Chapter 1 is the preliminaries. It introduces the setting and motivations for the three topics covered in this thesis.
Chapter 2 investigates how the removal of short selling constraints affects a firm’s mergers and acquisition (M&A) using Regulation SHO’s pilot program as a natural experiment. The SEC in the U.S. randomly selected stocks in the Russell 3000 index into the pilot group for which various short sale constraints were removed. I find that during the pilot program, firms in the pilot group significantly reduce their value-destroying M&A activities. The disciplinary effect focuses on firms with a higher level of agency problems or CEO incentive pay. The short sellers of firms in the pilot group significantly increase their activities around the value-destroying M&A announcements to impose pressure. Finally, I show the M&A deal quality of firms in the pilot group improves during the pilot program.

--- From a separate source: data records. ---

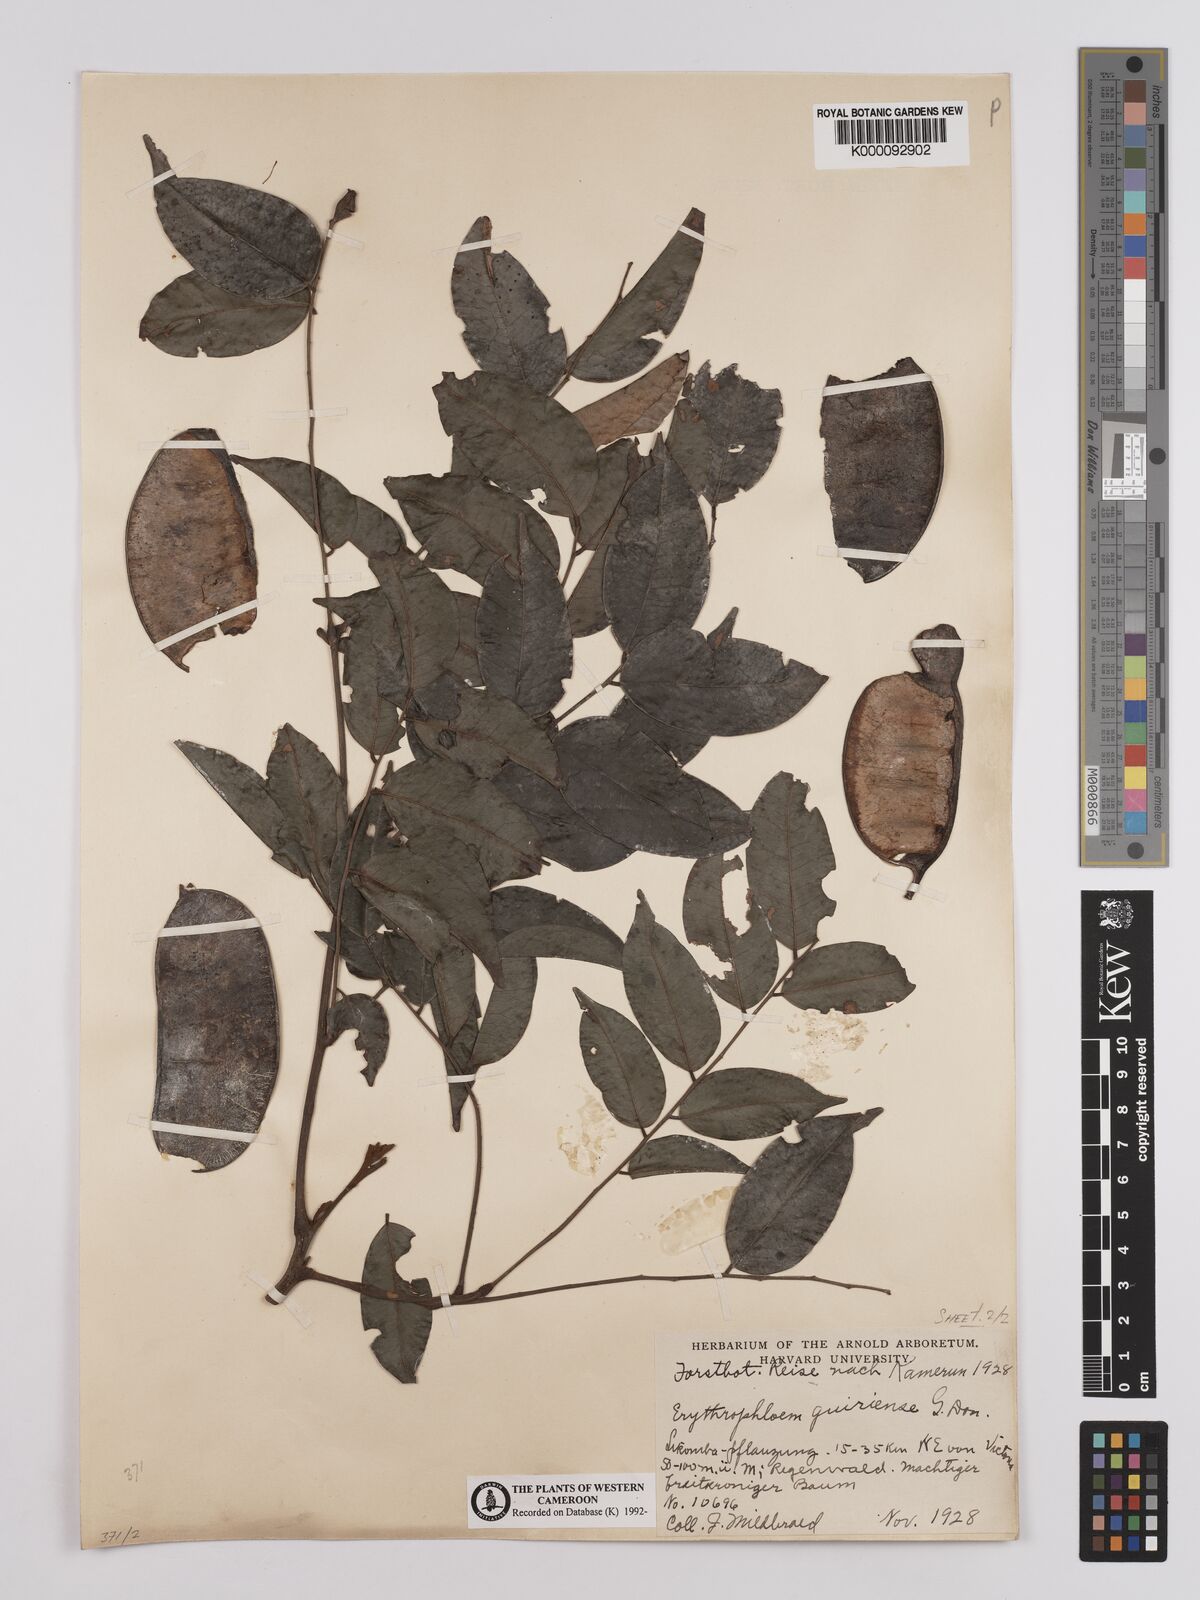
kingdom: Plantae
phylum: Tracheophyta
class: Magnoliopsida
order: Fabales
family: Fabaceae
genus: Erythrophleum
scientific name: Erythrophleum ivorense
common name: Ordealtree
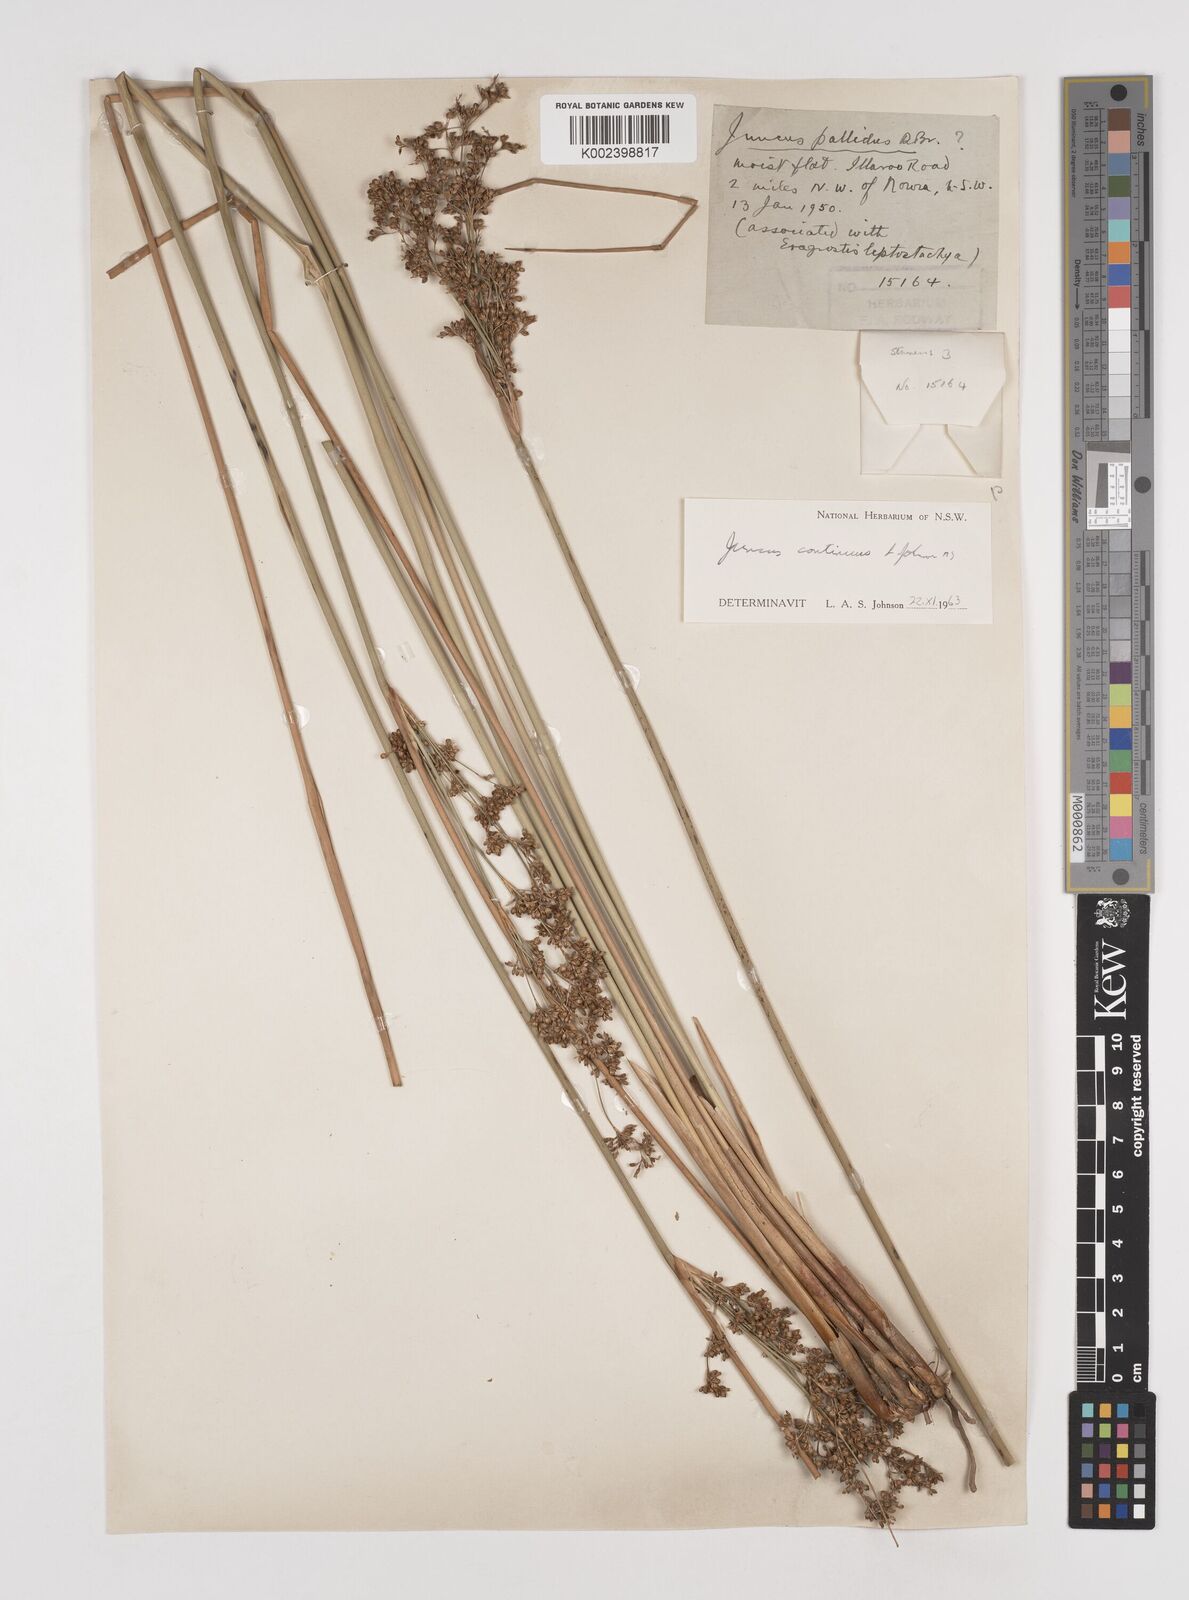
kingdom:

Chapter 3 studies the informativeness of short sales on detecting a firm’s investment inefficiency. I document that short sellers adjust their short positions before the financial statement announcements to utilize their information advantage on firms’ investment in- efficiency. The relationship between a firm’s short sale position and its future investment inefficiency is both statistically and economically significant, and robust to a broad set of control variables. Subsample analysis shows that the informativeness of short sales positions on future investment inefficiency concentrates on overinvestment firms, firms with little board independence, and firms with little CEO incentive pay.

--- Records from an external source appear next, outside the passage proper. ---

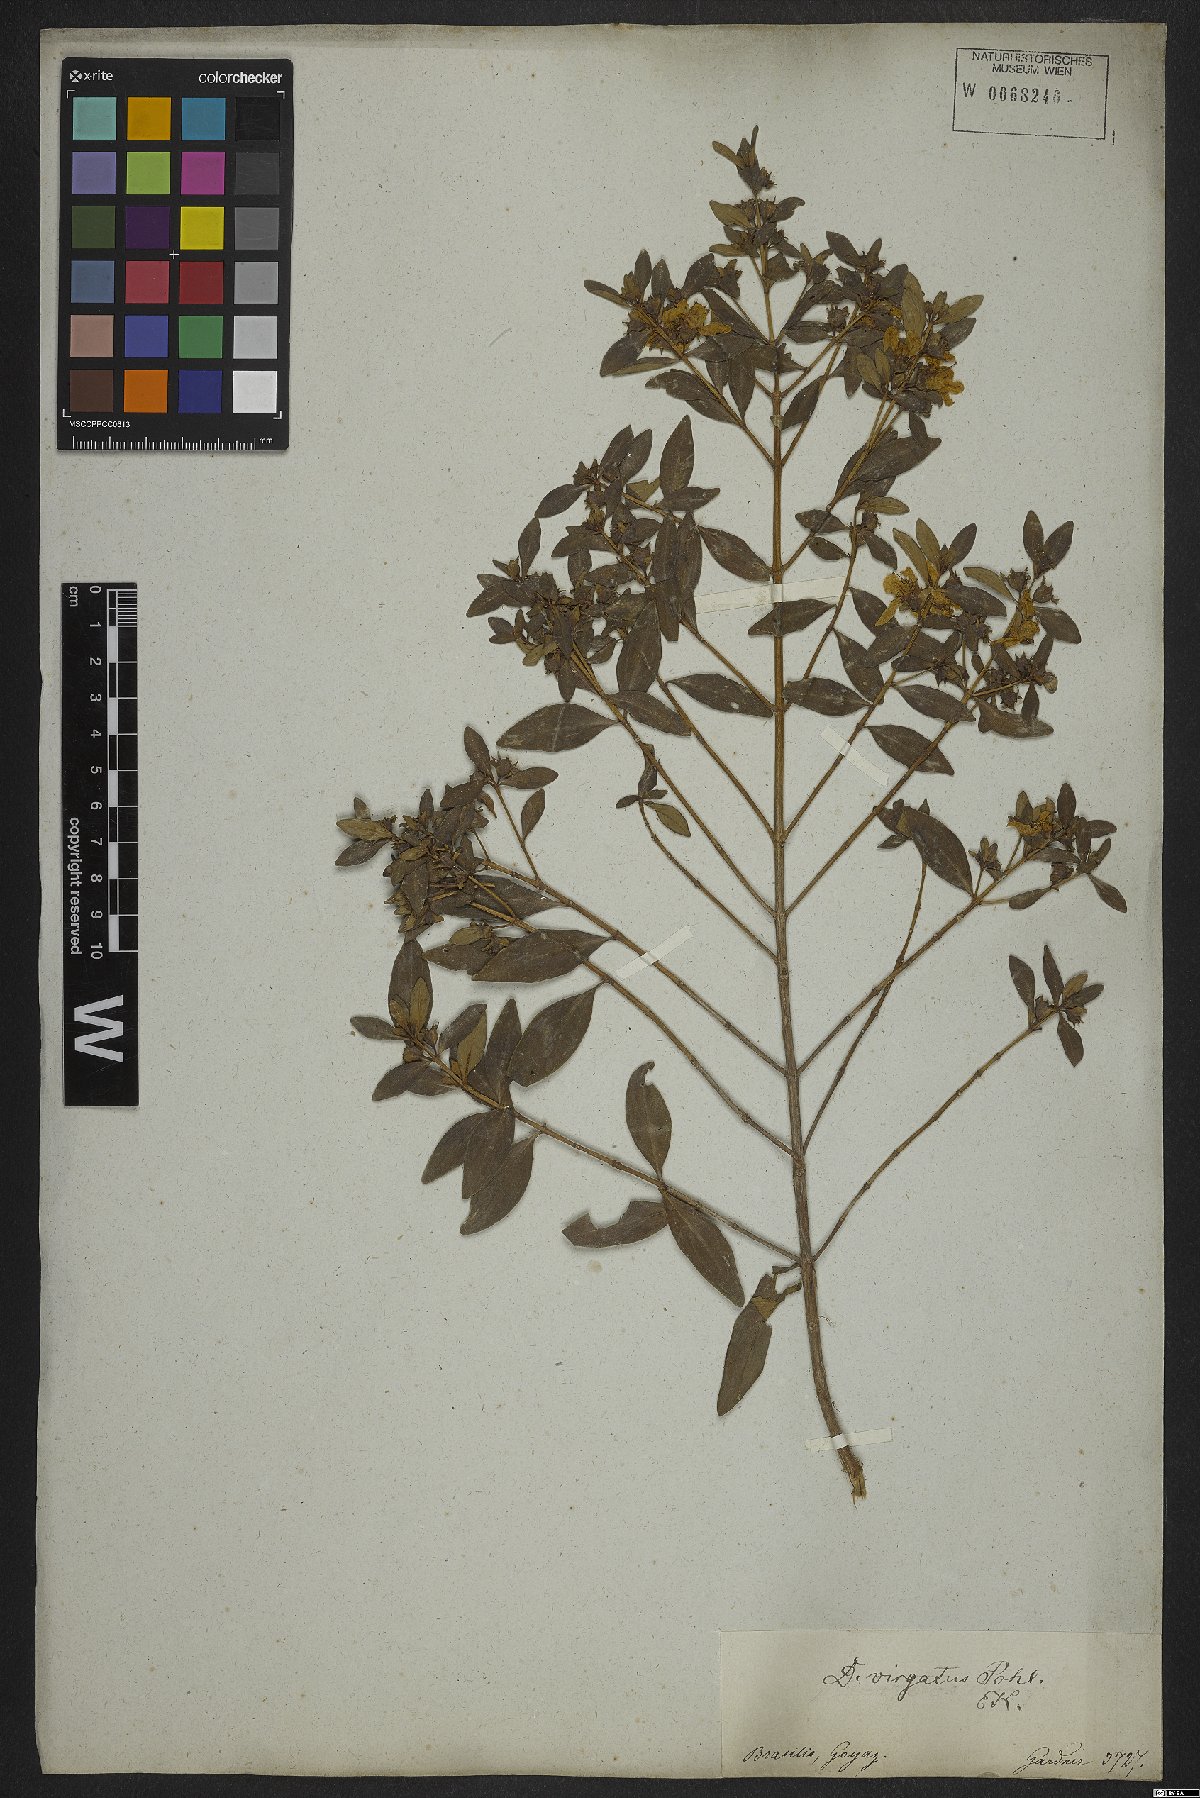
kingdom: Plantae
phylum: Tracheophyta
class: Magnoliopsida
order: Myrtales
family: Lythraceae
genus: Diplusodon
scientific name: Diplusodon virgatus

Chapter 4 investigates the effect of board gender diversity on a firm’s investment inefficiency. I document that a firm with at least one female director on its board has significantly less investment inefficiency than firms without one. The fraction of female directors on the board has a significantly negative association with investment inefficiency. An instrumental variable approach shows that this relation is robust after addressing endogeneity concerns. Furthermore, I find that the effect of board gender diversity on investment inefficiency is more pronounced for overinvestment than underinvestment. Consistently, the effect is stronger for firms that have a propensity to overinvest ex-ante. I also document that board independence is a channel for board gender diversity to reduce investment inefficiency.
Chapter 5 summarizes the main findings of the three topics, discusses the implications of the findings, and points out the future direction for research.